Review of Equity Ownership in Publicly Traded Companies
An individual's equity ownership in a publicly traded company requires review by the COI Program under the federal regulations if that ownership, by itself or when combined with compensation received from that company, equals $5000 or greater.
The COI Program will consider additional factors when reviewing an individual's equity ownership in a publicly traded company:
- Whether the individual is a paid consultant for the entity;
- Whether the individual is engaged in research that is sponsored by the entity;
- Whether the individual oversees students who are supported by the entity;
- Whether the entity sponsors travel on behalf of the investigator; and
- Whether the individual is currently participating in or anticipates (in the coming year) participation in a clinical trial sponsored by the entity.
If the COI Program finds that any of the above conditions are present along with an individual's equity ownership in the publicly traded company, then the COI Program may recommend management of that individual's relationship with the entity. If none of these conditions are present and the individual only holds ownership in the publicly traded company, then the COI Program will not recommend management of the relationship. The COI Program will send a letter to the investigator informing them that, should the investigator's relationship with the company change in any of the above conditions, the investigator should inform the COI Program within 30 days, which will require reevaluation of the investigator's financial interest with that company.

◆ Stored data ◆
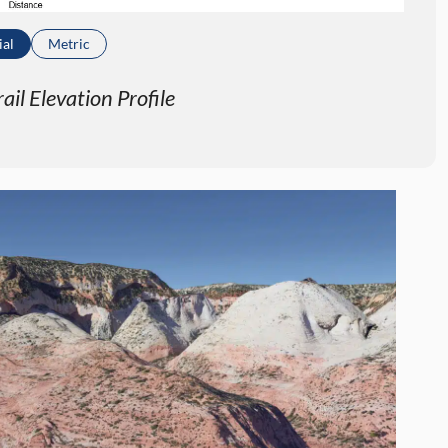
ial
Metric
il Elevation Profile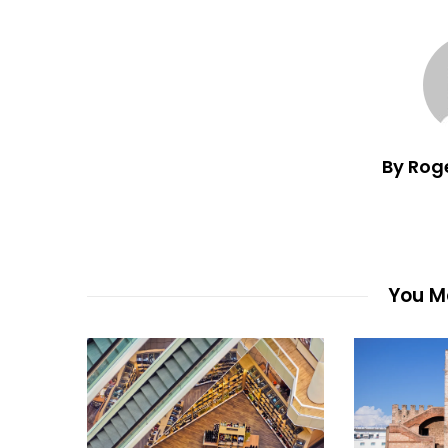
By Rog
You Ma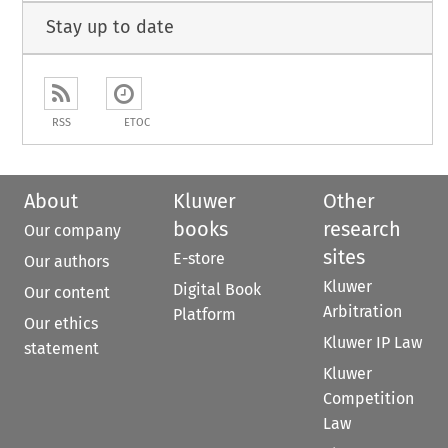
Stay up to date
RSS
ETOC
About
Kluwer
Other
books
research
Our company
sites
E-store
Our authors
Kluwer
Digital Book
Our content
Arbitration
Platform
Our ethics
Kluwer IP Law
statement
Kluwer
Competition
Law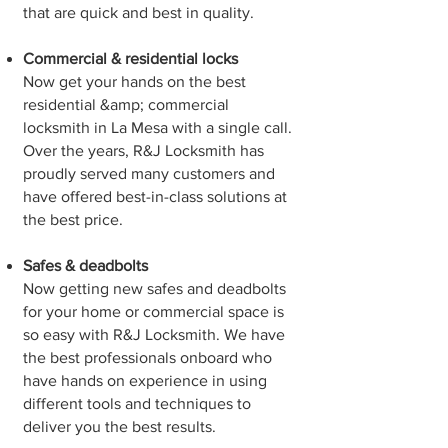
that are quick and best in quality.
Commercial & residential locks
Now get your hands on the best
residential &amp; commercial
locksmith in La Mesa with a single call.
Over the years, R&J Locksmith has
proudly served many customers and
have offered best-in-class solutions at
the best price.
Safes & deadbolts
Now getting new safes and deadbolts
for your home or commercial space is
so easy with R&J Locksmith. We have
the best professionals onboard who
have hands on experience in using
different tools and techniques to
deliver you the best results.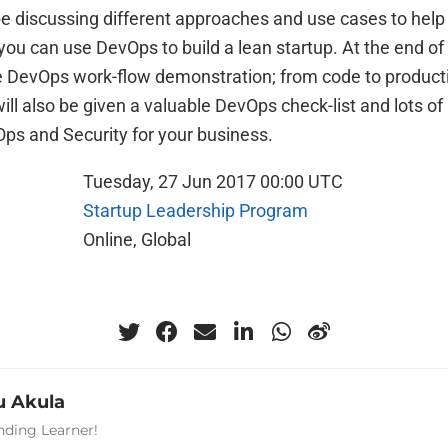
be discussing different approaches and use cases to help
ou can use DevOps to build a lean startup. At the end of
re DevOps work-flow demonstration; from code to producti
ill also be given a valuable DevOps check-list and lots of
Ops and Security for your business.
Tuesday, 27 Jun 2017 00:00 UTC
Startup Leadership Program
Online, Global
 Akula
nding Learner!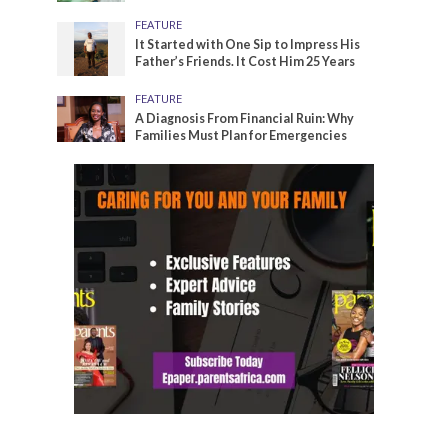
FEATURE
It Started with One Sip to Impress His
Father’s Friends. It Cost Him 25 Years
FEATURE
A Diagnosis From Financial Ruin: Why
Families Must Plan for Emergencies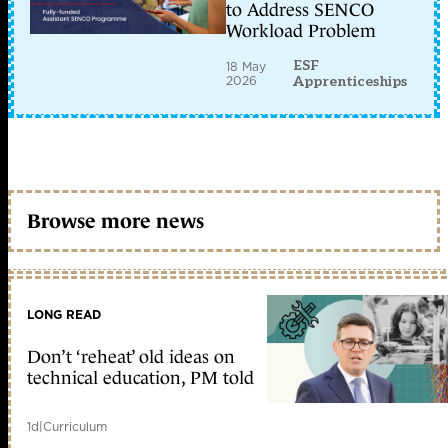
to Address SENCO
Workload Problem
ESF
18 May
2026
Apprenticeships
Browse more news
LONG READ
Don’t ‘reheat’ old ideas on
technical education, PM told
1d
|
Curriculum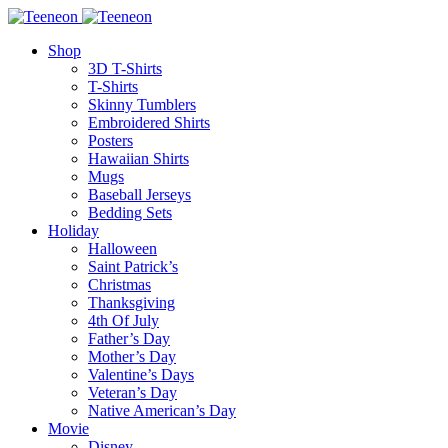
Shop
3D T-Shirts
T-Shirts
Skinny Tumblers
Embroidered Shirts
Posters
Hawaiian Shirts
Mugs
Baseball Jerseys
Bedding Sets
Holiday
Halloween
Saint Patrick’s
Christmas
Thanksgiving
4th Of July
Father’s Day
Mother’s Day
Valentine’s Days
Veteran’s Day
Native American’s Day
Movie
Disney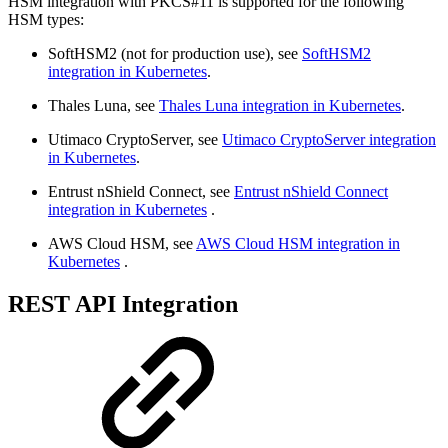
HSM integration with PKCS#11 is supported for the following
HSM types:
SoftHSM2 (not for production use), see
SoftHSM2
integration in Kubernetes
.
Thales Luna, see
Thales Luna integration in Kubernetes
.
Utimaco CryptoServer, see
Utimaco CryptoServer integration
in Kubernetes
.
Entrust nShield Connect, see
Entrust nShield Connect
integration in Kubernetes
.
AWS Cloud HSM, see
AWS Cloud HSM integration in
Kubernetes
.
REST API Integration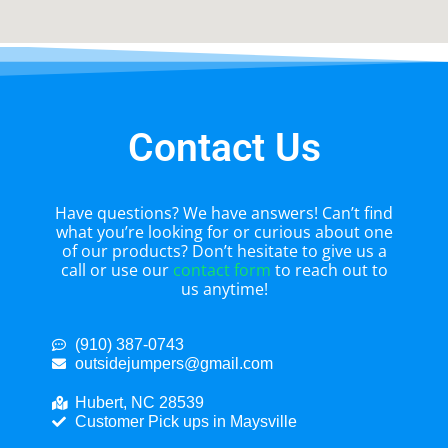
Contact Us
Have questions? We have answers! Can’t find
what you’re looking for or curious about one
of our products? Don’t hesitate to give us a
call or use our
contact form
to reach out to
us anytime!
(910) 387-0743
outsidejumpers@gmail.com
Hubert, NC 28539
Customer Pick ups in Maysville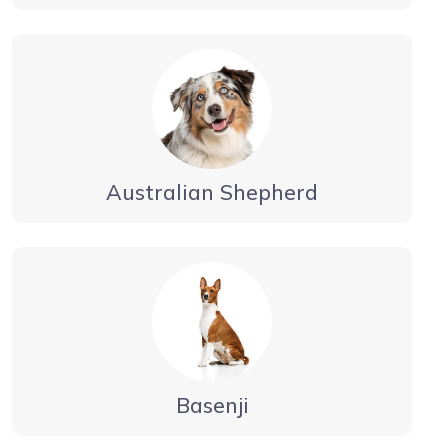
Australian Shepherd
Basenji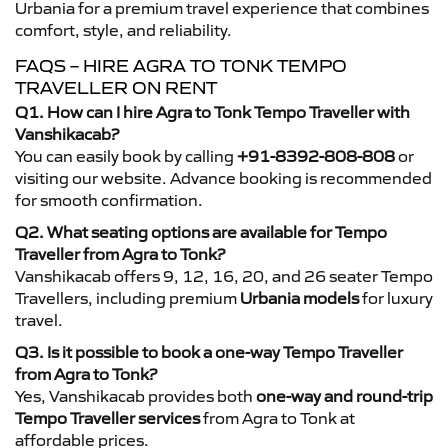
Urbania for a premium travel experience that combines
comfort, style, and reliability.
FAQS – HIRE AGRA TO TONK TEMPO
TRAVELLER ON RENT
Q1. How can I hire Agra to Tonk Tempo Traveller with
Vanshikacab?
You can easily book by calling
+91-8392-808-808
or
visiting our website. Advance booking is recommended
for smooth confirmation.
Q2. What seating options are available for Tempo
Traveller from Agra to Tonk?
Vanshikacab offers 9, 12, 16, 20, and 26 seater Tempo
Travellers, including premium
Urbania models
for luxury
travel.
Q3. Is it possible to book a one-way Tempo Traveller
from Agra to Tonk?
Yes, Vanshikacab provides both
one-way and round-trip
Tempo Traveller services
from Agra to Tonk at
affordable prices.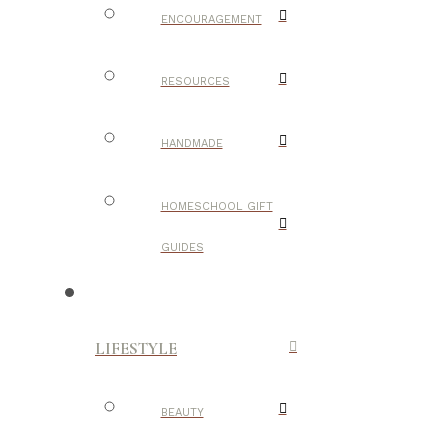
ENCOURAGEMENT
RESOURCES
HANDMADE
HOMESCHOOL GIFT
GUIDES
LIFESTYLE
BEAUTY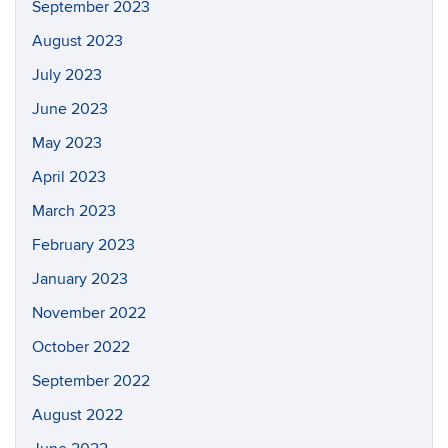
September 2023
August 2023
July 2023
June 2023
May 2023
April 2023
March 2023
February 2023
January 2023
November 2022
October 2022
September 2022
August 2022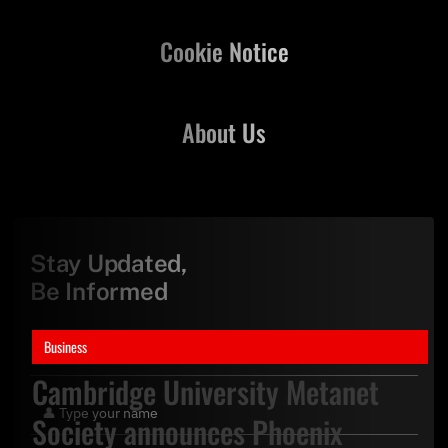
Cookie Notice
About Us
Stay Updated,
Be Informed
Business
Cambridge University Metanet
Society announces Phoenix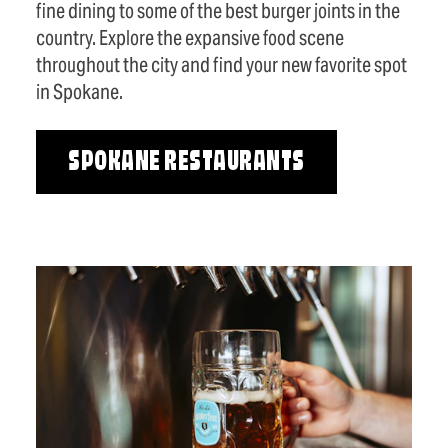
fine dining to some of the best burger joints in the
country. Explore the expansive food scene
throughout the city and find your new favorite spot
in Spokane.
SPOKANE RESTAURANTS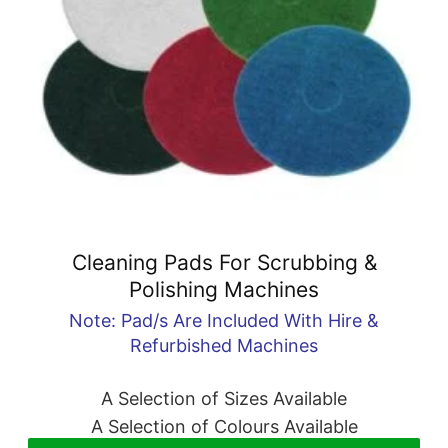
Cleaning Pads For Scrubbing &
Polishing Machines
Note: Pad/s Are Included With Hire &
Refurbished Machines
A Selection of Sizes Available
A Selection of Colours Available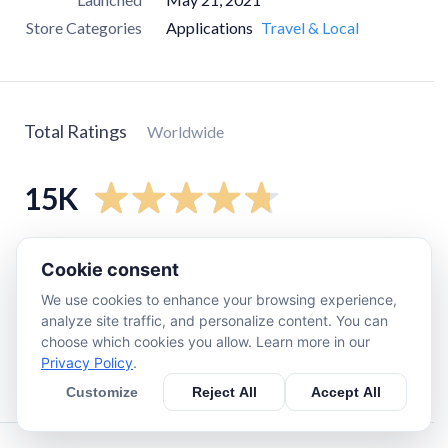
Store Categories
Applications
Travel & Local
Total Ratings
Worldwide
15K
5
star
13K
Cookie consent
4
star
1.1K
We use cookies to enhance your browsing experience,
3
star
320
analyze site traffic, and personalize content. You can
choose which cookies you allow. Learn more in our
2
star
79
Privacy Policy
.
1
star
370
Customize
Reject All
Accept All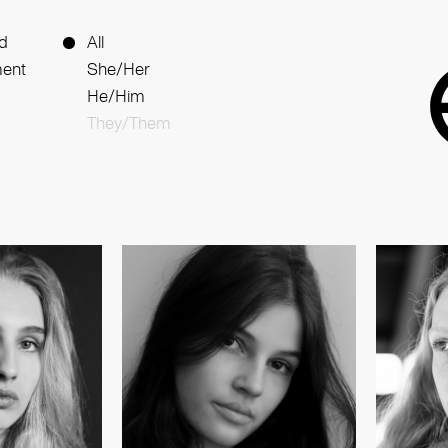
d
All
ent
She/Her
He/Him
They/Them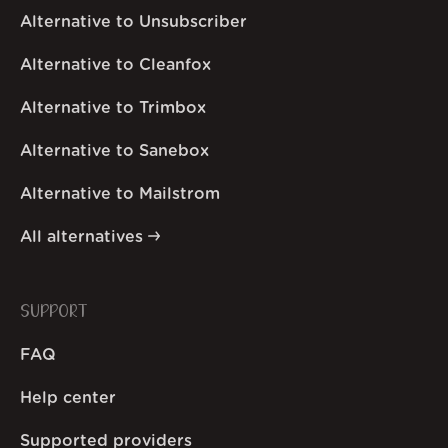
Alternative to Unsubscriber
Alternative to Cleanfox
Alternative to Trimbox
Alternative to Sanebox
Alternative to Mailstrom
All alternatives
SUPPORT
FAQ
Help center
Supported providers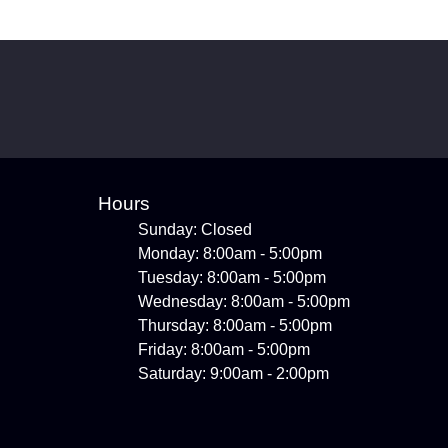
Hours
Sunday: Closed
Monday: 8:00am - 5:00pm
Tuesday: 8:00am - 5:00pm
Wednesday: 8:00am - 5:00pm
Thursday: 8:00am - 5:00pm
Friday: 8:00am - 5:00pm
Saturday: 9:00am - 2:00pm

◆ Task directions ◆
Say whether each statement below agrees with the text on reviewing equity ownership in publicly traded companies. Answer yes or no for each, and quote the words of the text that decide it.
(a) Equity ownership that, combined with compensation from the same company, comes to $5000 or more requires review by the COI Program.
(b) When none of the listed conditions are present and the individual only holds ownership in the company, the COI Program will recommend management of the relationship.
(c) An investigator whose relationship with the company changes should inform the COI Program within 60 days.

◆ Completed task ◆
(a) Yes: "by itself or when combined with compensation received from that company, equals $5000 or greater"
(b) No: "then the COI Program will not recommend management of the relationship"
(c) No: "the investigator should inform the COI Program within 30 days"